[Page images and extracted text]
----

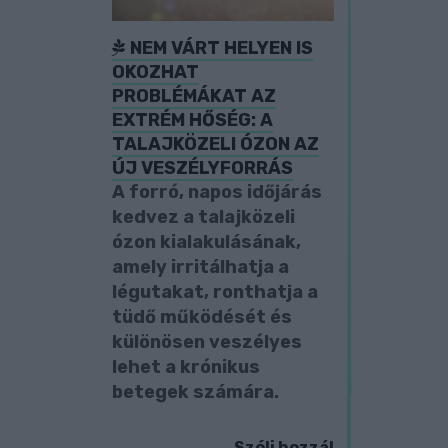
NEM VÁRT HELYEN IS
OKOZHAT
PROBLÉMÁKAT AZ
EXTRÉM HŐSÉG: A
TALAJKÖZELI ÓZON AZ
ÚJ VESZÉLYFORRÁS
A forró, napos időjárás
kedvez a talajközeli
ózon kialakulásának,
amely irritálhatja a
légutakat, ronthatja a
tüdő működését és
különösen veszélyes
lehet a krónikus
betegek számára.
Szólj hozzá!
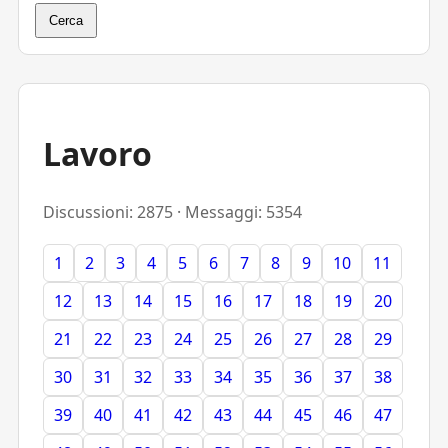
Cerca
Lavoro
Discussioni: 2875 · Messaggi: 5354
1
2
3
4
5
6
7
8
9
10
11
12
13
14
15
16
17
18
19
20
21
22
23
24
25
26
27
28
29
30
31
32
33
34
35
36
37
38
39
40
41
42
43
44
45
46
47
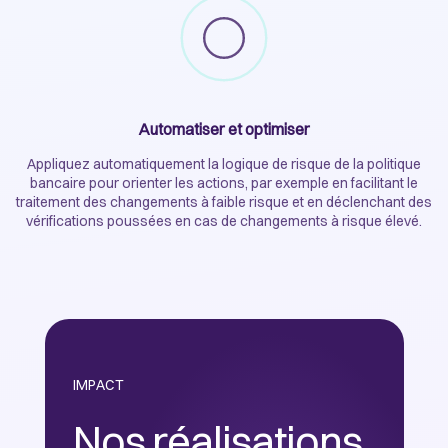
Automatiser et optimiser
Appliquez automatiquement la logique de risque de la politique
bancaire pour orienter les actions, par exemple en facilitant le
traitement des changements à faible risque et en déclenchant des
vérifications poussées en cas de changements à risque élevé.
IMPACT
Nos réalisations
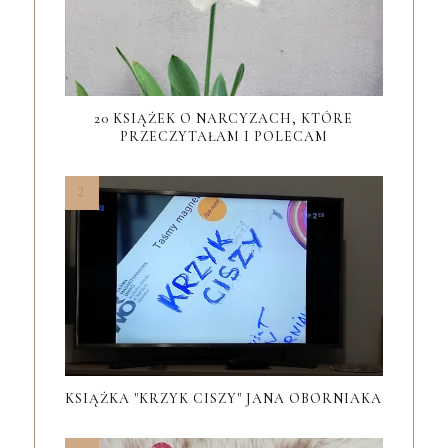
20 KSIĄŻEK O NARCYZACH, KTÓRE
PRZECZYTAŁAM I POLECAM
KSIĄŻKA "KRZYK CISZY" JANA OBORNIAKA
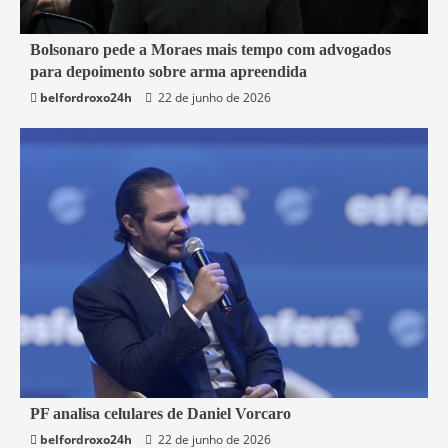
3 min read
Bolsonaro pede a Moraes mais tempo com advogados
para depoimento sobre arma apreendida
Brasil
belfordroxo24h
22 de junho de 2026
3 min read
PF analisa celulares de Daniel Vorcaro
belfordroxo24h
22 de junho de 2026
Brasil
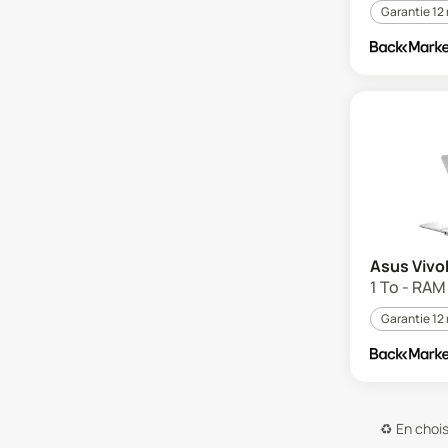
Garantie 12
Asus Vivo
1 To - RAM 
Garantie 12
♻️
En chois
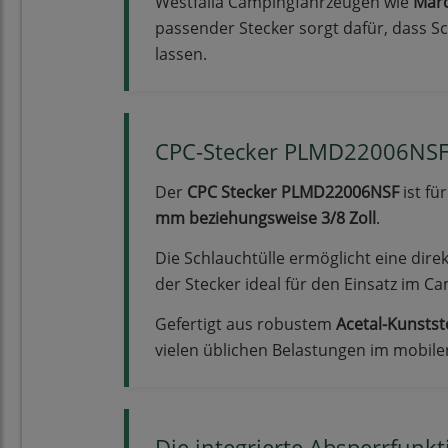
Westfalia Campingfahrzeugen wie
Marc
passender Stecker sorgt dafür, dass S
lassen.
CPC-Stecker PLMD22006NSF 
Der
CPC Stecker PLMD22006NSF
ist fü
mm beziehungsweise 3/8 Zoll
.
Die Schlauchtülle ermöglicht eine di
der Stecker ideal für den Einsatz im C
Gefertigt aus robustem
Acetal-Kunstst
vielen üblichen Belastungen im mobilen
Die integrierte Absperrfunkt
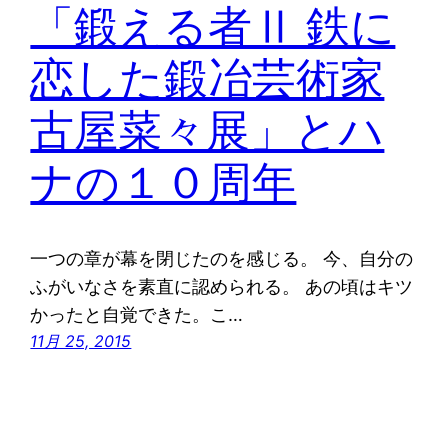
「鍛える者Ⅱ 鉄に
恋した鍛冶芸術家
古屋菜々展」とハ
ナの１０周年
一つの章が幕を閉じたのを感じる。 今、自分の
ふがいなさを素直に認められる。 あの頃はキツ
かったと自覚できた。こ…
11月 25, 2015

----

WRITTEN TASK
Identify each line in the entries with the word "changements" and copy it.

RESULT OF THIS EXERCISE
traitement des changements à faible risque et en déclenchant des
vérifications poussées en cas de changements à risque élevé.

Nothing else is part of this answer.